The cliff edge is real
Families consistently describe the move from children's to adult services as falling off a cliff. Children's services are (relatively) joined-up; adult services are not. Many supports simply stop at 18, and the new adult systems use different language, different thresholds and different funding.
What changes at 18
- Children's social care → Adult social care (new assessment, often higher threshold)
- CAMHS → Adult Mental Health Services (often a gap or refusal)
- Paediatrician → adult specialist (often discharged with no replacement)
- DLA → PIP (new application, new assessment)
- School/college EHCP → adult education or no plan at all
- Parental decision-making → Mental Capacity Act applies
- Child benefit may end
Start early — age 13–14
Transition planning should begin at the Year 9 EHCP annual review (around age 13–14). By law, EHCPs must include a transition plan that covers:
- Employment — paid work, supported employment, voluntary work
- Independent living — where and how they will live
- Community inclusion — friends, hobbies, belonging
- Health — moving to adult services
The four pathways
- Higher/further education — university, college, supported internships
- Employment — Access to Work, supported employment, apprenticeships
- Adult social care — personal budgets, day services, supported living
- Continuing healthcare — NHS-funded care for complex needs
Mental Capacity and decision-making
At 18, your child is legally an adult. If they have capacity, they make their own decisions.

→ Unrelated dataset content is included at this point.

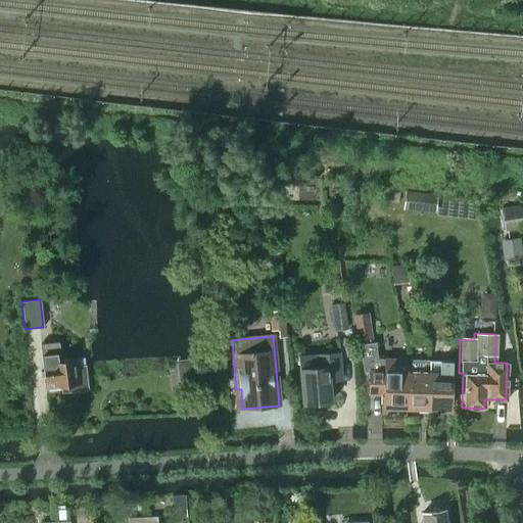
[(380,406),(406,407),(407,359),(384,359),(377,359),(374,342),(359,345),(363,372),(369,372),(368,394),(380,394),(380,406)]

If they don't (assessed decision-by-decision), you may need:
- Lasting Power of Attorney (if capacity exists)
- Deputyship via the Court of Protection (if it doesn't)
- Appointeeship for benefits
Do
- Start asking "what happens at 18?" from Year 9
- Request a Care Act assessment at 17.5
- Keep written records of every promise
Don't
- Don't assume someone is coordinating it for you
- Don't wait for adult services to come to you
- Don't sign anything you don't understand
Transition is a marathon, not an event. Start early.